I'm attempting to decompress an stream object that contains the PDF file's XREF table ... in this case the XREF table is contained in a XREF stream. I have COPY/PASTED the XREF object as defined in the PDF below:

109218 0 obj<<
/Size 109993
/Root 109200 0 R

/Length 138
/Columns 5
/Predictor 12
/W[1 3 1]
/Prev 9126253
/Info 109198 0 R
/Index[109199 794]

When I attempt to decompress the stream object with code from the public domain ZLIB (version 1.2.1), the call to uncompress() succeeds with a return code of 0, but the resulting decompressed stream does not make sense. I believe it does name make sense because if I use the W values of [1 3 1] to decipher the resulting decompressed buffer, the subseqent triplets consisting of [type, object number, index/generation] do not make sense. I assume I need to start parsing the decompressed stream starting at offset 0.

The first few bytes of the decompressed stream are:

02 01 00 00 10 00 02 00 00 3c 65 00 02 00 00 01 d9 00 02 00

I am able to successfully view the PDF with the Adobe reader, so I am confident it is not corrupt.

The specific PDF file that I am attempting to parse is the Adobe PDF Reference V1.6 document from the Adobe web site.

I suspect that I need to somehow specify values for /COLUMNS 5 and /PREDICTOR 12 during the ZLIB decompression.
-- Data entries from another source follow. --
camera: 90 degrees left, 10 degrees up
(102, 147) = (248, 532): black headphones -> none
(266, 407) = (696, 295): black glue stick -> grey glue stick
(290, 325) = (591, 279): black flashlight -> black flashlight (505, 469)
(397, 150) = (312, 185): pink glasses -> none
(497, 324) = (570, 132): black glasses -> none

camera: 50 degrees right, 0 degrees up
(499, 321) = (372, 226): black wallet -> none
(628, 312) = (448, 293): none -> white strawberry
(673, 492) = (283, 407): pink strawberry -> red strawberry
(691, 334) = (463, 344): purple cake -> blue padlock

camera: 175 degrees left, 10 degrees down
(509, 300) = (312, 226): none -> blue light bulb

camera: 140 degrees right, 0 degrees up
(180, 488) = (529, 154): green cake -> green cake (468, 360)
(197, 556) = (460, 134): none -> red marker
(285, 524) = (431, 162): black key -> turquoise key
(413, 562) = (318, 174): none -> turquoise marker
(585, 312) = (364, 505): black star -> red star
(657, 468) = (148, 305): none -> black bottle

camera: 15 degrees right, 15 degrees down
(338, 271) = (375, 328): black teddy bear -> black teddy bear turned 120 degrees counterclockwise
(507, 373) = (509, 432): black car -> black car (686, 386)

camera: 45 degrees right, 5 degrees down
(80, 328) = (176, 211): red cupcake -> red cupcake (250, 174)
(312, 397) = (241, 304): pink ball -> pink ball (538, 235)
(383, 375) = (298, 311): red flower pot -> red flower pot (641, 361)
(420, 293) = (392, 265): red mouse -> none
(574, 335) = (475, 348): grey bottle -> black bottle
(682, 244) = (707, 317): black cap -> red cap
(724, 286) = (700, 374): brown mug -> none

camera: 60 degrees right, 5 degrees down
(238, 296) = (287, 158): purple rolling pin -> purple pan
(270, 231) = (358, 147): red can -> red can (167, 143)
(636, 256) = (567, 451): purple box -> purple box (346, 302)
When using the public domain zlib decompression API uncompress(), I don't see how I can specify values for /columns 5 and /predictor 12 during decompression ... according to the Adobe PDF Reference V1.6 specification, a predictor of 12 suggests it using PNG UP encoding, but I am assume that this information is encoded into the original compressed stream.

I have been able to successfully decompress other FlateDecode streams in this file, but this is the only one which specifies /columns and /predictor.

Do I need to specify the predictor and number of columns while decompressing a stream, and, if so, does the pubic version of ZLIB support this?